Lets recap, here is the full source code of this mini game:

main.nut
// Load assets
local background = Image("images/forest.png")
local acorn = Image("images/acorn.png")
local crunch = Audio("audio/crunch.ogg")
local game_font = Font("", 24)

// Game variables
local score = 0
local acorn_x = 10
local acorn_y = 10
local acorn_hspeed = 20
local acorn_vspeed = 20
local speed_boost = 20

// Configure the window
local window = Window.active()
window.set_title("Eat the nuts!")
window.set_icon("images/acorn.png")

// Setup game elements
Input.set_cursor("images/squirrel.png")
Audio.bgm_play("audio/purrple-cat-secret-of-the-forest.mp3")

function update(dt) {

    // Check if the player clicked on the nut
    if (Input.mouse_pressed(Input.MouseLeft)) {
        // Convert window mouse coordinates to canvas coordinates
        local mouse = window.to_canvas(Input.mouse_x(), Input.mouse_y())

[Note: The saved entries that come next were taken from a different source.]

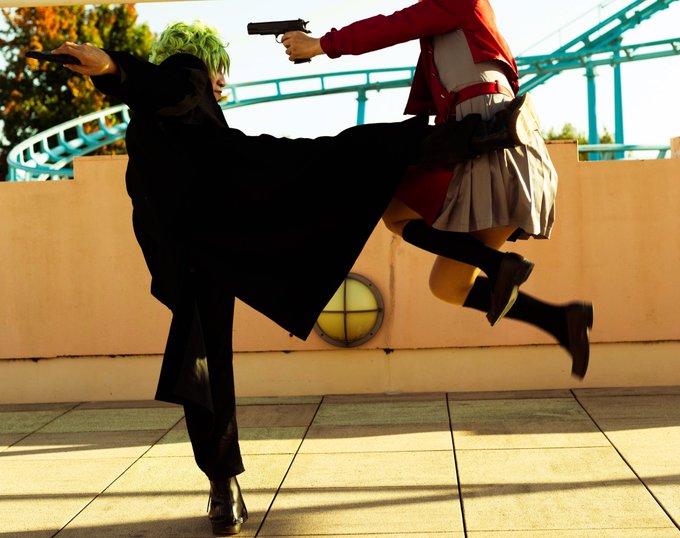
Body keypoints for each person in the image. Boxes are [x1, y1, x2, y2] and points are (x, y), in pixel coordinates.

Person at [50, 19, 523, 536]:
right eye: (218, 70)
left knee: (203, 367)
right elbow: (162, 85)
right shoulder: (183, 75)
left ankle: (223, 490)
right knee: (344, 156)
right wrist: (112, 66)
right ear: (198, 61)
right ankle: (476, 136)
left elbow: (149, 174)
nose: (221, 82)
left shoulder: (152, 121)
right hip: (225, 224)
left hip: (204, 244)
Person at [282, 0, 594, 379]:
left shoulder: (460, 3)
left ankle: (499, 266)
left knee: (394, 206)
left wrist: (320, 45)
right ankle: (560, 319)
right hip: (476, 141)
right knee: (447, 284)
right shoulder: (450, 23)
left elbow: (393, 26)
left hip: (490, 142)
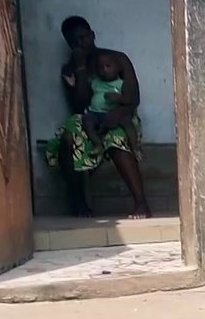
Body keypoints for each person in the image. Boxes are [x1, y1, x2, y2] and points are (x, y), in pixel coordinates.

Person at [45, 16, 151, 219]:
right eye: (75, 41)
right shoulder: (70, 69)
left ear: (92, 35)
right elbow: (78, 105)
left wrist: (116, 114)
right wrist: (81, 68)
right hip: (91, 119)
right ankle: (78, 203)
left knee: (117, 139)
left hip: (121, 115)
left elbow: (133, 98)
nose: (81, 43)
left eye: (84, 37)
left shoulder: (117, 59)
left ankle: (141, 203)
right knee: (68, 137)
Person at [81, 51, 140, 154]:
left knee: (127, 123)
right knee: (87, 121)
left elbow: (130, 100)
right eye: (100, 67)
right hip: (96, 113)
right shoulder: (95, 82)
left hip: (114, 113)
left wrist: (119, 98)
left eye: (108, 66)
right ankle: (98, 144)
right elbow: (88, 95)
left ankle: (134, 147)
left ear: (118, 68)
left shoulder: (121, 84)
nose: (104, 70)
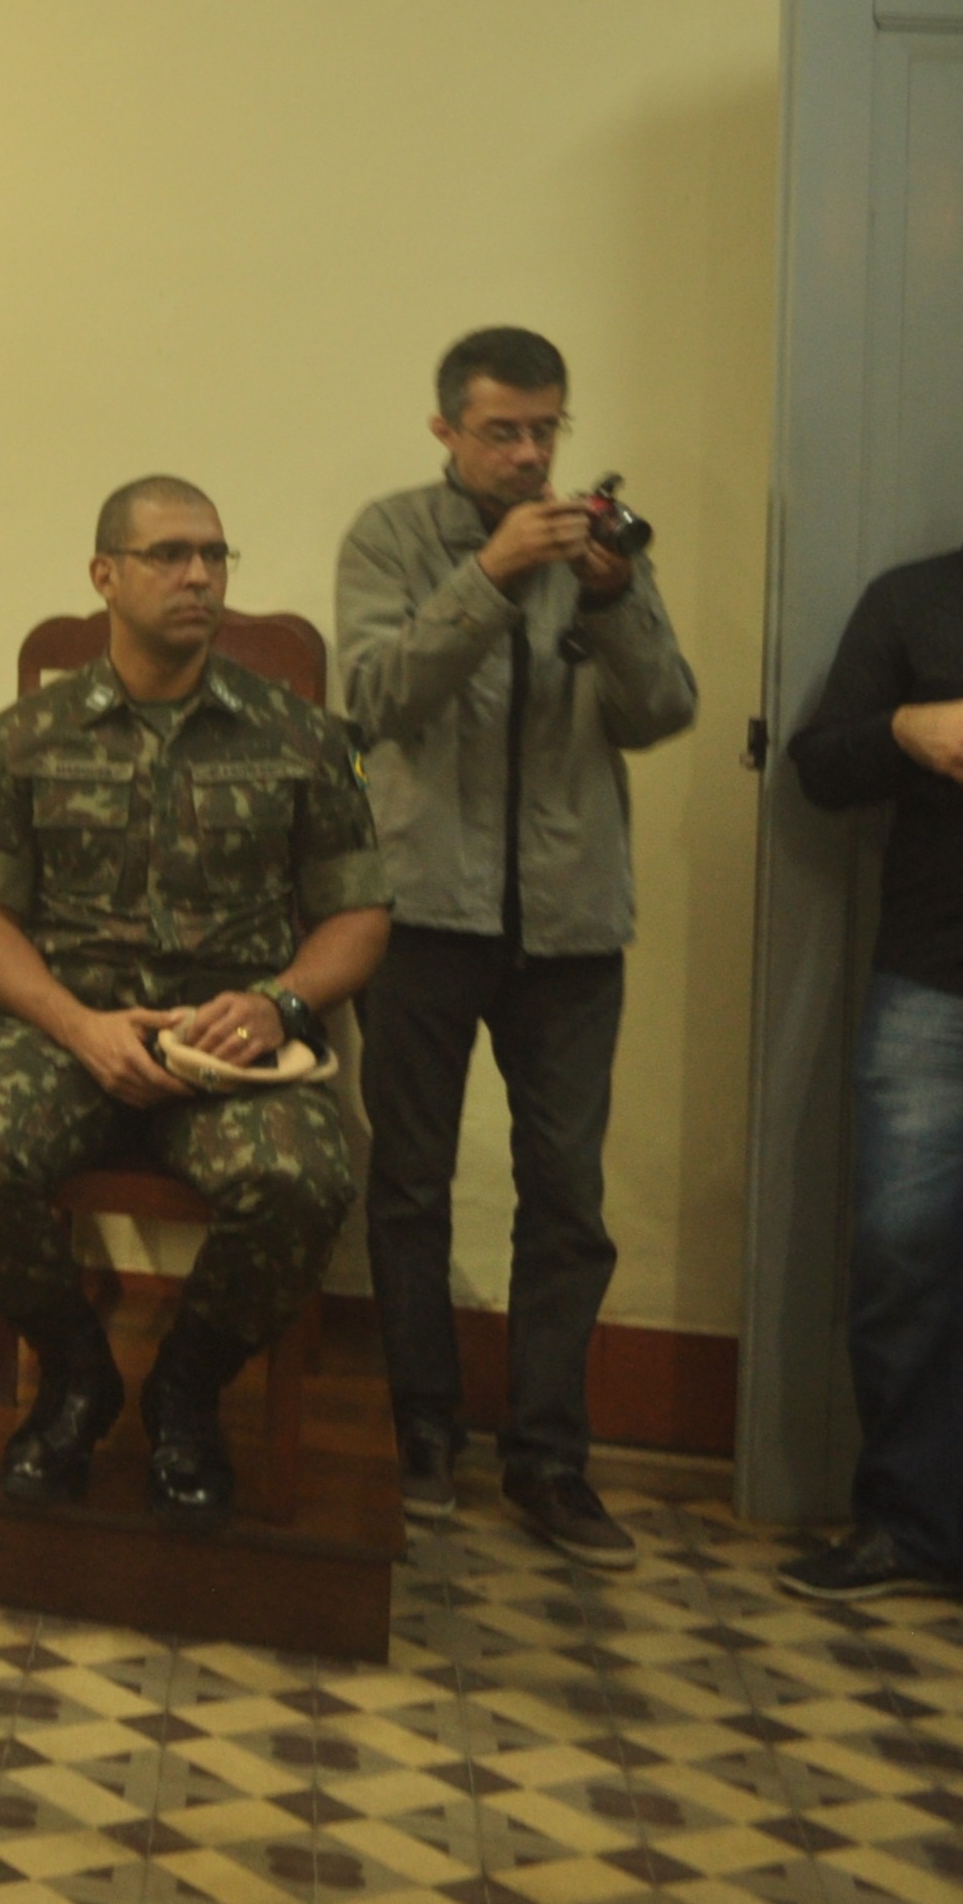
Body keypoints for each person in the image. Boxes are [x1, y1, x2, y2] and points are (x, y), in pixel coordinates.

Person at [0, 478, 394, 1527]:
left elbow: (358, 918)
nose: (199, 576)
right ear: (104, 575)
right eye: (169, 554)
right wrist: (75, 1027)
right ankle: (75, 1372)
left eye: (214, 555)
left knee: (303, 1179)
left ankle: (186, 1388)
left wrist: (277, 1003)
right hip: (67, 1032)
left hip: (232, 1042)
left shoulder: (304, 737)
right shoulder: (23, 736)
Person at [338, 327, 700, 1560]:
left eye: (546, 429)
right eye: (502, 431)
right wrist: (486, 577)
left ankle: (548, 1459)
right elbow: (374, 698)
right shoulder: (388, 537)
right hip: (419, 910)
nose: (530, 454)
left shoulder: (596, 549)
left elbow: (661, 710)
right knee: (408, 1184)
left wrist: (609, 597)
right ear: (445, 429)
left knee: (565, 1198)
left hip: (569, 921)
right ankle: (421, 1428)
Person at [782, 544, 963, 1601]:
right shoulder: (913, 599)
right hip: (932, 979)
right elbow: (817, 766)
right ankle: (905, 1524)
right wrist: (904, 730)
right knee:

        // Pure AABB Box-to-Box Overlap Check
        if ((mouse.x < (acorn_x + acorn.width())) &&
            ((mouse.x + 32.0) > acorn_x) &&
            (mouse.y < (acorn_y + acorn.height())) &&
            ((mouse.y + 32.0) > acorn_y)) {

            // Eat the nut!
            crunch.play()
            score += 1

            // Ramp up the speed multiplier with every catch
            if (acorn_hspeed > 0) {
                acorn_hspeed += speed_boost
            } else {
                acorn_hspeed -= speed_boost
            }
            if (acorn_vspeed > 0) {
                acorn_vspeed += speed_boost
            } else {
                acorn_vspeed -= speed_boost
            }

            // Teleport the nut to a fresh spot safely within screen boundaries
            acorn_x = rand() % (Canvas.width() - acorn.width())
            acorn_y = rand() % (Canvas.height() - acorn.height())
        }
    }

    // Apply frame-rate independent physics movement
    acorn_x += acorn_hspeed * dt
    acorn_y += acorn_vspeed * dt

    // Screen Edge Bouncing
    if (acorn_x < 0 || acorn_x + acorn.width() > Canvas.width()) {
        acorn_hspeed = -acorn_hspeed
        acorn_x = (acorn_x < 0) ? 0 : Canvas.width() - acorn.width()
    }
    if (acorn_y < 0 || acorn_y + acorn.height() > Canvas.height()) {
        acorn_vspeed = -acorn_vspeed
        acorn_y = (acorn_y < 0) ? 0 : Canvas.height() - acorn.height()
    }
}

function draw() {
    background.draw(0, 0)
    acorn.draw(acorn_x, acorn_y)
    game_font.draw(20, 20, "Score: " + score)
}

Congratulations!¶

You've made it!

Now you know everything required to start creating your game with Nutshell...

Go on, and share with us your creations!